With national elections just months away, a series of scandals involving local government politicians has further hurt the image of Italy's already widely distrusted political class.
The backlash is giving populist politicians a boost while the traditional parties are in disarray, heightening the chance that the vote will not give a strong mandate to anyone.
The cases, involving local politicians accused of embezzling party funds to buy cars and luxury holidays have added new urgency to the drive to approve an anti-graft bill that has been languishing in parliament.
"The symbolic value of the law is high, especially with elections on the horizon," said Alberto Vannucci, author of "Atlas of Corruption", a book about Italian graft.
"Twenty years after forgetting about the issue, finally a ruling class is doing something about a corruption problem that has been forgotten for too long," said Vannucci
Two decades after the "Bribesville" scandals that brought down Italy's Cold War-era political establishment, the new wave of graft, sometimes involving organized crime, is playing out in court houses, newspapers and on TV.
Police on Wednesday arrested a senior official in Lombardy, Italy's richest region, for buying votes from the southern Calabrian mob, which is deeply embedded in the north. That came after Monti dissolved the government of the southern regional capital Reggio Calabria because of mafia infiltration.

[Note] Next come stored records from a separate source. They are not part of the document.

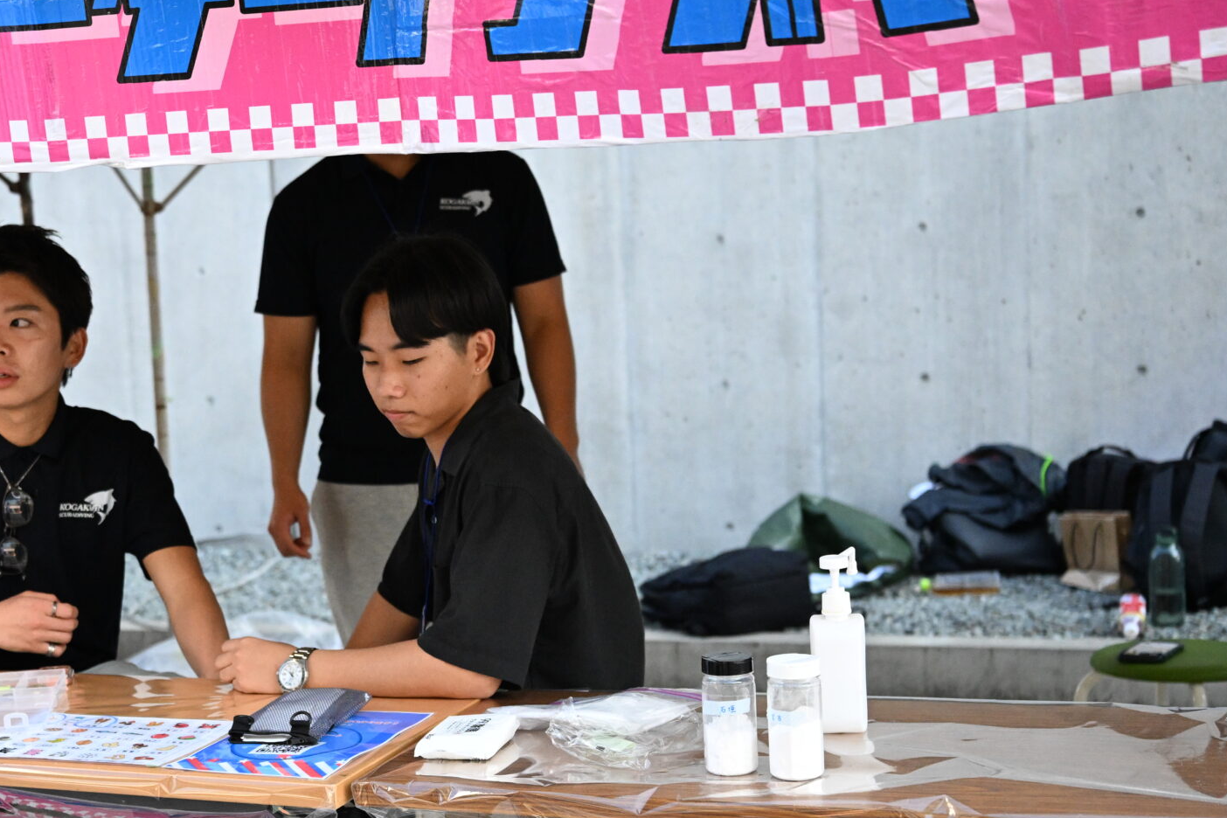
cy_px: 596
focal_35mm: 63
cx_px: 303
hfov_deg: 31.4
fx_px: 2144
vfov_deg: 21.4
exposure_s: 1/5000
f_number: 2.8
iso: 3200
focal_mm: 34.5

"Corruption was systemic before the bribesville scandal, and it remains systemic today," Vannucci said.
The latest polls show the scandals have boosted Genoese comic Beppe Grillo's populist 5-Star Movement. It has become the second-largest bloc behind the leading centre-left Democratic Party, relegating the once-dominant People of Liberty (PDL) party of former Prime Minister Silvio Berlusconi to third place.
To shore up confidence in the political system and show that something is being done to stem corruption, Monti's unelected technocrat government is trying to push through an anti-graft bill that the Senate will vote on next week.
The bill, which has languished in parliament for two years without being approved, increases penalties for some forms of fraud and bribery, introduces new crimes like influence peddling, and bars convicted swindlers from running for all levels of office.
If approved in the Senate next week, it will go to the lower Chamber of Deputies before becoming law.
The government on Wednesday also unveiled legislation to create an anti-corruption commissioner with investigative powers, and announced constitutional changes to regain control over spending by regional governments that have been at the centre of many shocking cases.
The tales of extravagant corruption come as Italians suffer in a deep recession and under painful new taxes introduced by Monti to save the euro zone's third-biggest economy from a Greek-style debt crisis.
In the region of Lazio, which includes Rome, a highly paid regional party official allegedly siphoned off millions of euros of public campaign financing to holiday in the French Riviera, dine on oysters and champagne at exclusive restaurants, and buy a BMW 4x4 when it snowed in Rome, according to prosecutors.
He was arrested earlier this month, and another Lazio regional official was put under investigation for misusing public funds on Wednesday, judicial sources said. The PDL head of the Lazio government was forced to resign over the scandal.
Pictures of toga-wearing Lazio officials partying last month coincided with news that U.S. company Alcoa had started shutting down its aluminum smelter on the island of Sardinia, putting 500 jobs at risk.
Monti said last week that the scandals had wrought "incalculable damage" to Italy's image, and President Giorgio Napolitano declared that rarely since World War II had the country needed so badly "to recover its ideals and its sense of morals".
Corruption cost taxpayers 60 billion euros last year, according to the country's audit court, and about 4.5 million Italians were offered bribes, a European Commission survey published in February estimated.
Both recent cases in Lombardy, which includes Italy's financial capital of Milan, included Calabria's 'Ndrangheta, which has overtaken Sicily's Cosa Nostra as Italy's most-powerful organized crime syndicate, according to investigators.
"Fighting corruption is also fighting organized crime," Giovanni Kessler, head of the European Union's anti-corruption office OLAF, told Reuters in his office in Brussels.
Kessler, who was formerly an Italian anti-mafia magistrate, encouraged the quick adoption of the new anti-graft legislation that the Senate is voting on.
"In Italy, we have a criminal code that dates back to the early 20th century, and the definitions of corruption were written in the 1930s. You cannot fight corruption with the tools you had 80 years ago," he said in an interview.
Berlusconi, who has repeatedly been tried for corruption and is currently facing three other court cases, will still be able to run for parliament in the election, which is expected to take place in April, even if the new anti-graft legislation passes because he has never been convicted.
Critics of Berlusconi say that during his 17-year domination of politics which ended when he was forced out in favor of Monti last November, the anti-corruption drive of two decades ago was systematically undermined.
"Berlusconi has been very damaging, both symbolically and in concrete terms," said the author Vannucci, who is also a professor of politics at the University of Pisa.
His PDL party has borne the brunt of the recent scandals. The officials arrested in Lombardy and Lazio were both members of the party. The PDL governor of Lombardy is also under investigation for corruption.